“Oh, Paul, dearest, protect your own Adèle from that dreadful old woman!”

Now, this was too much for any woman to stand. Mademoiselle Bouchard, panting and trembling with wrath and horror, sank into a chair.

“Élise,” she gasped, putting her hand before her eyes, “put up your umbrella between me and that disgraceful sight. I cannot look upon it.”

Élise, equally agitated, made futile attempts to convert the stick into an umbrella, and then cried out:

“Oh, this is only a stick! Perhaps I put the umbrella in the travelling bag.” But failing to find an umbrella in the flower pot, she collapsed into a chair next her mistress, crying out: “When you, Mademoiselle, have finished with Monsieur Bouchard I’ll dispose of Pierre. Oh, the rascal!”

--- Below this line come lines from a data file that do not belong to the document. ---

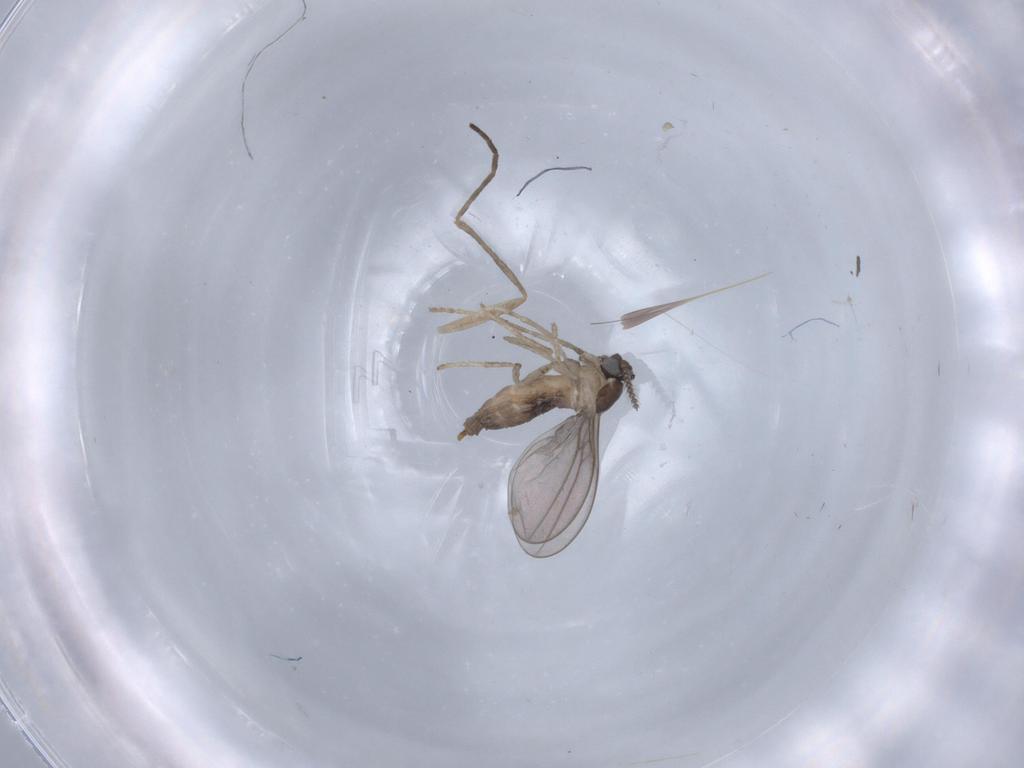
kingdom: Animalia
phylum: Arthropoda
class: Insecta
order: Diptera
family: Cecidomyiidae
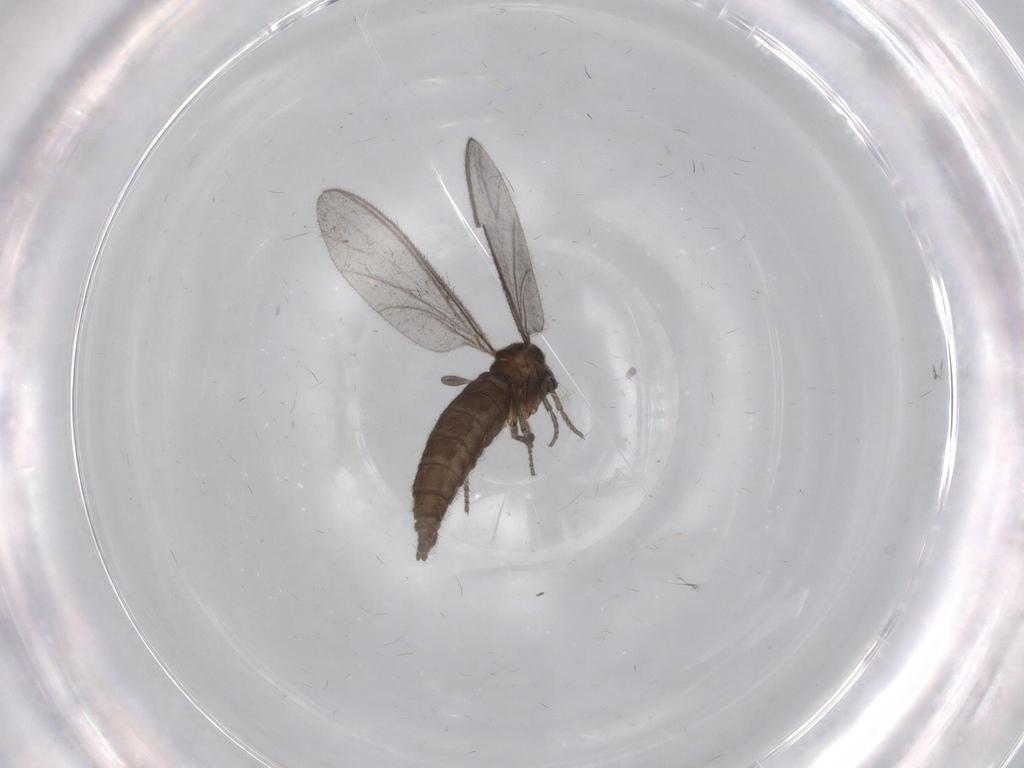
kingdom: Animalia
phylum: Arthropoda
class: Insecta
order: Diptera
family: Sciaridae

Pierre, like his master, was dumb before the accuser. Not so Madame Vernet. She continued to appeal to Monsieur Bouchard:

“Oh, darling Paul, I am so frightened! Why don’t you send her away?”

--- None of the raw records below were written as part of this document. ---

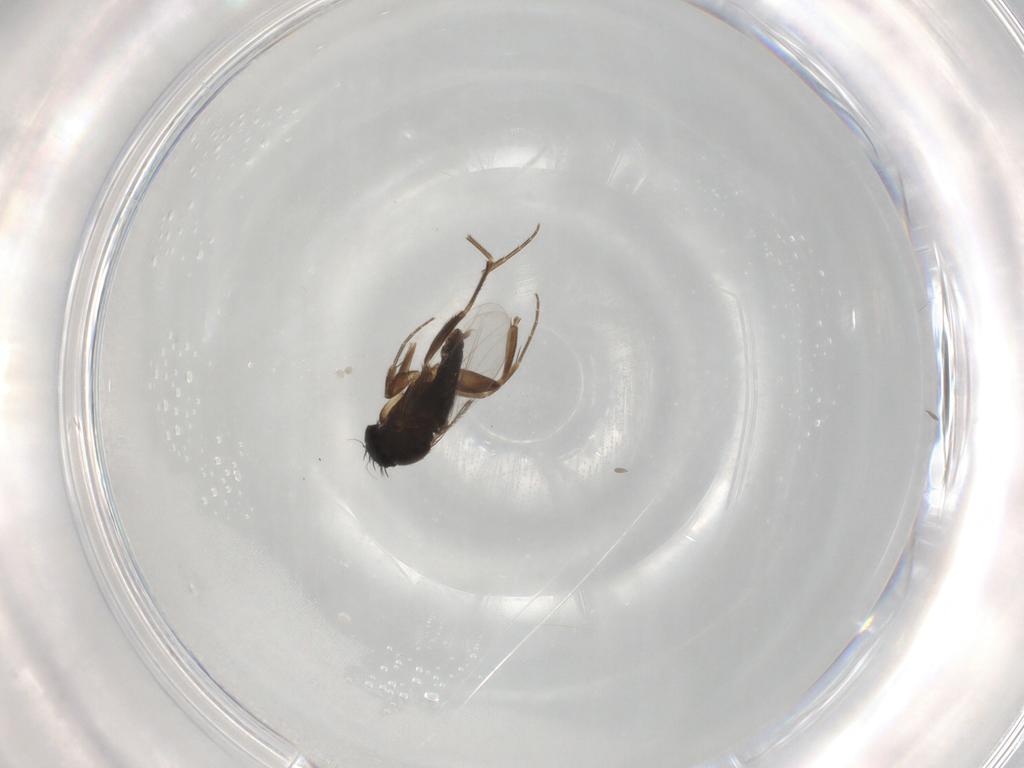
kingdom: Animalia
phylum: Arthropoda
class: Insecta
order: Diptera
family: Phoridae
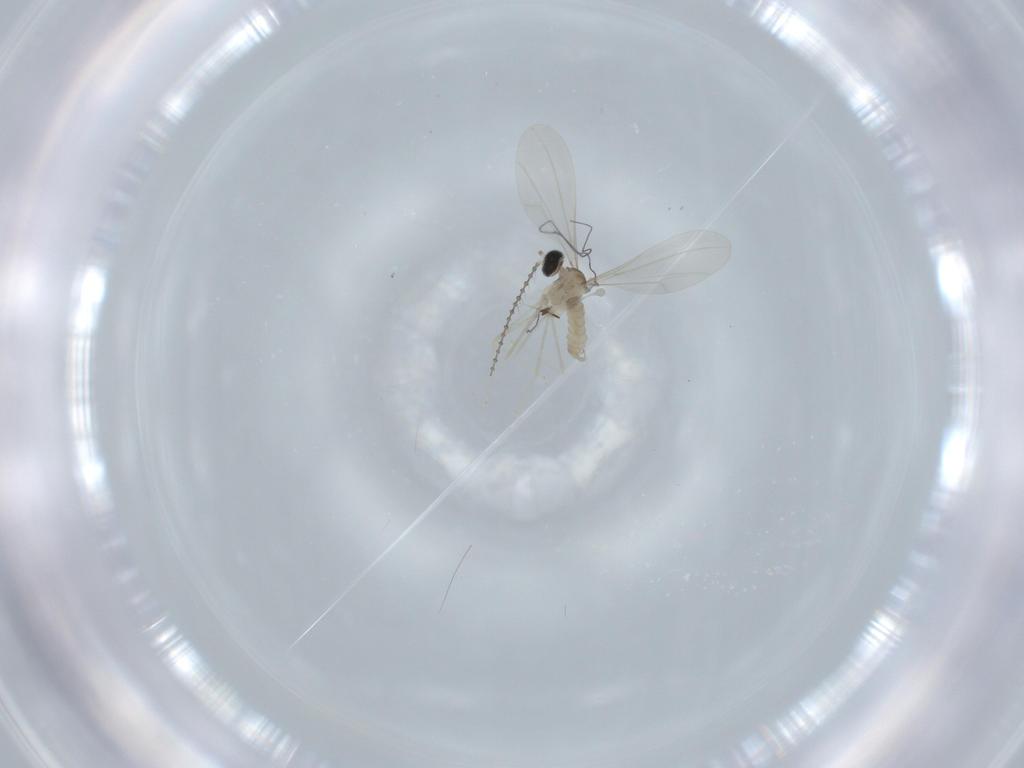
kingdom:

“But I am not your ‘darling Paul’ and never was!”

Poor Monsieur Bouchard was simply a pitiable sight, and the de Menevals, the Major and three girls were heartless enough to go into convulsions of silent mirth at his predicament. They, too, had nothing to say in Mademoiselle Bouchard’s indignant presence. But that lady was determined to be answered.